Venezuelan President Hugo Chavez announced last week that it is shutting down the country's consulate in the United States. This move comes as the U.S. government expelled Venezuelan Consul General Livia Acosta Noguera.
Last week, Venezuelan Consul General Livia Acosta Noguera was ordered out of the United States following an FBI investigation that alleges she had talks over a possible cyber-attack on the country’s government.
The report was presented in a 2008 documentary aired by Univision, a Spanish-language media outlet. It was based on a series of conversation recordings that Noguera had with other officials. The allegations include Cuban and Iranian diplomatic missions.
During his annual speech to the National Assembly, Venezuelan President Hugo Chavez declared that his government will close its consulate in Miami, Florida after the U.S. State Department expulsion of Noguera.
“We're going to close it. It's OK. There won't be a consulate in Miami,” said Chavez on Friday.
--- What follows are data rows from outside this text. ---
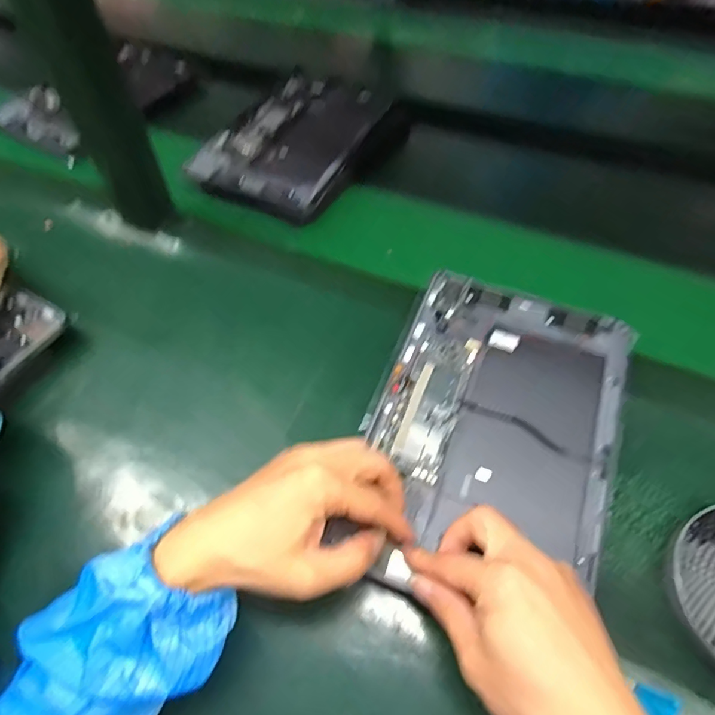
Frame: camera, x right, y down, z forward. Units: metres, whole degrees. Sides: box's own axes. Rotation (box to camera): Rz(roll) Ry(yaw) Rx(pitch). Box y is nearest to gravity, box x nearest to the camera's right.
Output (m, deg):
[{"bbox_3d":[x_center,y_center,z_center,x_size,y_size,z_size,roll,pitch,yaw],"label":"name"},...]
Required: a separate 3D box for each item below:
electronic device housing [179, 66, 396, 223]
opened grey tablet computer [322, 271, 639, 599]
[{"bbox_3d":[-0.074,-0.282,0.590,0.173,0.024,0.275,21,57,14],"label":"electronic device housing"},{"bbox_3d":[0.100,0.049,0.348,0.172,0.010,0.247,20,62,15],"label":"opened grey tablet computer"}]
Chavez called the expulsion “unjust” and “unfair” and added that the authorities have not provided any proof that Noguera was involved in espionage. The Venezuelan leader assured everyone that there would not be any retaliation or the removal of the U.S. consulate in his country.
“What we are going to do is administratively close the consulate, while we study the situation, because it is unjust, it is abusive, it is immoral, the expulsion of the madame consult,” explained Chavez, reports Press TV. “Someone recommended that we needed to expel somebody. No, I said, we are not going to respond like they do. I have no reason to expel any U.S. consul.”
CBS News reported over the weekend that Venezuelan exiles, who have alleged links to terrorism, have threatened officials at the Venezuelan Consulate in Miami. Although the accuser did not provide any evidence, Foreign Minister Nicolas Maduro noted that the group called Venezuelan Persecution Victims in Exile held demonstrations against the consul.